La ensoñación evocadora de la precisa guitarra de el Tuto Fernández nos trae la Aurora de Nueva York. Al cante dulce y aplomado de Motos se asoma tímidamente la sordina de Noguera con aire lejano y melancólico, en uno de los acercamientos más estrechos entre los dos lenguajes. Después el grupo recupera la Experimental 1 de aquel concierto de la Bienal. El coro interpreta la Vidalita de Marchena que Morente registró con Sabicas, cantando con un unísono firme que pierde el equilibrio en las armonías. De nuevo en el jazz le llega el turno al saxo de Pablo Martín, que en su marcha acelerada ejecuta un solo efectista pero que pierde de vista el tema. Le seguirá la batería de Kike Pérez con un solo malabarista a ratos diseminado, a ratos demasiado contundente. Pepe Motos contesta con un cajón apasionado y cargado de buen gusto, como toda su actuación en la noche.

A cantar por tangos Que me van aniquilando entra la voz de Queralt Lahoz vestida con diez trajes. La primera voz es grave y velada, la segundo nasal al escalar el registro. La tercera rasga el velo en un quejido y se lleva el aire de la sala en dolientes melismas. Siguen la Estrella, el Poema de la Saeta y Priests de Cohen, y en una noche en que todo se gira, el aleluya sucede al evangelio. Como en aquel abril del 92, al cierre asoma el seminal Omega de Morente.

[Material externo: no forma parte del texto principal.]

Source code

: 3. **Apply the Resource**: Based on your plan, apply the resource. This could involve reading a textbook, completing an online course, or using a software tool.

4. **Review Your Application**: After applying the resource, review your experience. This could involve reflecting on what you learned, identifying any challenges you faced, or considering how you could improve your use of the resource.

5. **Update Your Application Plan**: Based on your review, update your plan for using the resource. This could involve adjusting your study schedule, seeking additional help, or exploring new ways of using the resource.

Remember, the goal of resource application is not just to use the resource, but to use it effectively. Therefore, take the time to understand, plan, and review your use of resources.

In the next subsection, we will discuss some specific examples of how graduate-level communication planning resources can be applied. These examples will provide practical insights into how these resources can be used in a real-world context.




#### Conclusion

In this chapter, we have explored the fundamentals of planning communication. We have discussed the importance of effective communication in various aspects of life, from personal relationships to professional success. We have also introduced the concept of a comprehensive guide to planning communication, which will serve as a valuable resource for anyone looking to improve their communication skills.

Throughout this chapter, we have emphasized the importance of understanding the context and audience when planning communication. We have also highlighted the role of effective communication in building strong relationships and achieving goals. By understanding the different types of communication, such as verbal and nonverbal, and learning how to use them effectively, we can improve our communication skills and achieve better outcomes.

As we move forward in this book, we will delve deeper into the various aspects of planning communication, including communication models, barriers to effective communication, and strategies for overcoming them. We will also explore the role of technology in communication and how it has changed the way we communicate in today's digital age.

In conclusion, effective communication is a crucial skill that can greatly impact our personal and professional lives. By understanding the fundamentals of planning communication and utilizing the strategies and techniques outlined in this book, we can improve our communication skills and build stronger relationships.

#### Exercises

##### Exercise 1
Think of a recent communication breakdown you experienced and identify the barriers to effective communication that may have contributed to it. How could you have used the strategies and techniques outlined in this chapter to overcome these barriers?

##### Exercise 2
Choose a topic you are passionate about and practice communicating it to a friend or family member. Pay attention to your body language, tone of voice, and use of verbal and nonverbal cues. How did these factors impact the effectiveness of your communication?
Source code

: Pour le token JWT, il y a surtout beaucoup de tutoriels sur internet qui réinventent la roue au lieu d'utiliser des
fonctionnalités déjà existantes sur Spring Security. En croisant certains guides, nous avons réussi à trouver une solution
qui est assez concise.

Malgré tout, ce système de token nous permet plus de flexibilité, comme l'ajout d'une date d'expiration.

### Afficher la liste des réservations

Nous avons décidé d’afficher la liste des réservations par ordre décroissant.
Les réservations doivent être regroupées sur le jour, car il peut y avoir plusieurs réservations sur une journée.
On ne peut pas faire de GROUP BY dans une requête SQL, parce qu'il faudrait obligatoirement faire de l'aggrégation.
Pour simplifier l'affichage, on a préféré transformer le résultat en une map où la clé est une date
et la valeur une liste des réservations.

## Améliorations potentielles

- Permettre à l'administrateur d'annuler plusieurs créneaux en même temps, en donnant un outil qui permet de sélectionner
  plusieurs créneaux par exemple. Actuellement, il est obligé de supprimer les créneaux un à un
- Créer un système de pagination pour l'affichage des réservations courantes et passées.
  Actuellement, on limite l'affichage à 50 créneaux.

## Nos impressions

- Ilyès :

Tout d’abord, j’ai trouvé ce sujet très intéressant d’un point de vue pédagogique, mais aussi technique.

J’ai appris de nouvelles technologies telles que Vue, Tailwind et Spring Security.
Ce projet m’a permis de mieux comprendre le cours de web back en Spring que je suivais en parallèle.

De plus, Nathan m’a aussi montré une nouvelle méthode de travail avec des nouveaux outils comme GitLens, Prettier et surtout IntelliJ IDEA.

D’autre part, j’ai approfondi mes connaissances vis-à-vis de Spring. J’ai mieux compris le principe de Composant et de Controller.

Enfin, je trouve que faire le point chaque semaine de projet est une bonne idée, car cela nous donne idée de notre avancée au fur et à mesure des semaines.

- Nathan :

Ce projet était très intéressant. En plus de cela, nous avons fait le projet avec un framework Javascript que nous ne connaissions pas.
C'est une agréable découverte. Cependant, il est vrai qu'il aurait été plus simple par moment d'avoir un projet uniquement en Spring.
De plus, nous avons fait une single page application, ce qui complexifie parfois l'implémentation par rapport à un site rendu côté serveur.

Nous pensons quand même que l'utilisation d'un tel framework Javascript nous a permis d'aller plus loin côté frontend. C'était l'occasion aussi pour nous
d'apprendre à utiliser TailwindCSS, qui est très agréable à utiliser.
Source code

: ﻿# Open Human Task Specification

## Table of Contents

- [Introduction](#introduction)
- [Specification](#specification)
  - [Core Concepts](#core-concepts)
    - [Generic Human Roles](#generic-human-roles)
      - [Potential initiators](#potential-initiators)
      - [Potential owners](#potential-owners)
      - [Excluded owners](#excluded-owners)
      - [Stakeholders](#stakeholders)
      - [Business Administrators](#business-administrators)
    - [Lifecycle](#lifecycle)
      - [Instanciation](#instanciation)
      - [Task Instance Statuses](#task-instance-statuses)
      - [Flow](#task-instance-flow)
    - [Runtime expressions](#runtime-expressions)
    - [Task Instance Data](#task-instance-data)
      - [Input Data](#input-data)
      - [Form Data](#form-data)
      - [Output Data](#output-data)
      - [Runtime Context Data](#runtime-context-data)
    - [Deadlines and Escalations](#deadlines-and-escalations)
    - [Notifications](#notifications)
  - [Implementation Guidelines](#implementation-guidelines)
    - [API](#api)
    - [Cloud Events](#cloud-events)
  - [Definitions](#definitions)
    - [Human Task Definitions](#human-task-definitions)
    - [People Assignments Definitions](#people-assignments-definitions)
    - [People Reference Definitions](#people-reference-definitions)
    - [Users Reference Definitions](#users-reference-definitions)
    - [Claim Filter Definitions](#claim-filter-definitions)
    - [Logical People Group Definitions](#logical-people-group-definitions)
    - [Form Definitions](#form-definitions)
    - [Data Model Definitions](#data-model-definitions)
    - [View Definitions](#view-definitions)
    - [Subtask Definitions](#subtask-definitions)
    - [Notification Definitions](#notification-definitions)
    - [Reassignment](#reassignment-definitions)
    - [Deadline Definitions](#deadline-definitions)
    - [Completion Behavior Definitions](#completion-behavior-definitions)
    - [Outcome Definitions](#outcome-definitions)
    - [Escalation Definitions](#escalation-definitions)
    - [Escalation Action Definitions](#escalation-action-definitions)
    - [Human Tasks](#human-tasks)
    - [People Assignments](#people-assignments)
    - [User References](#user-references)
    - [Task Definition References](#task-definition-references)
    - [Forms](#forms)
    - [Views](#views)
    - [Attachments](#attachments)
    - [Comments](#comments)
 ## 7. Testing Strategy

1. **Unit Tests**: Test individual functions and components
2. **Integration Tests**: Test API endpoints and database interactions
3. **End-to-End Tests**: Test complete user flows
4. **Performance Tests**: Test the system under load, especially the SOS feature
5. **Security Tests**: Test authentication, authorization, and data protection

Entonces en forma de premonición; hoy, de homenaje. Tras las debidas presentaciones Leiva entra callando con el pianissimo de una guitarra quebrada, que llega inadvertida y modesta para agarrar al público inopinadamente, como lo hace la brillantez de los maestros. Canta Brenes con el peso de una calidez arrulladora, cuando en un grito se le escapa Morente por la boca al arrancarse el “aleluya” del pecho. Con ese grito el grupo eclosiona en una emotividad que solo flaquea momentáneamente ante la impotencia de la guitarra eléctrica intentando llenar el hueco del coro. Recuperado el vuelo, finalmente todo se apaga y el último “aleluya” se desliza delicado y solo como la última gota del chaparrón.

Morente & Roach in memoriam es un homenaje de mirada alegre, optimista y agradecida, que rehúsa la gravedad. Quizá menos espontáneo que aquel concierto de la Bienal del 92, más perfeccionado y pautado, pero igualmente enérgico. Como dijo Morente, aquel día en el Maestranza se trató de un encuentro, y esta noche se ha producido un diálogo, nacido en la academia y desde el respeto. Un dulce fruto de la comunión entre el Taller de Mùsics y la Esmuc que esperamos que siente precedente.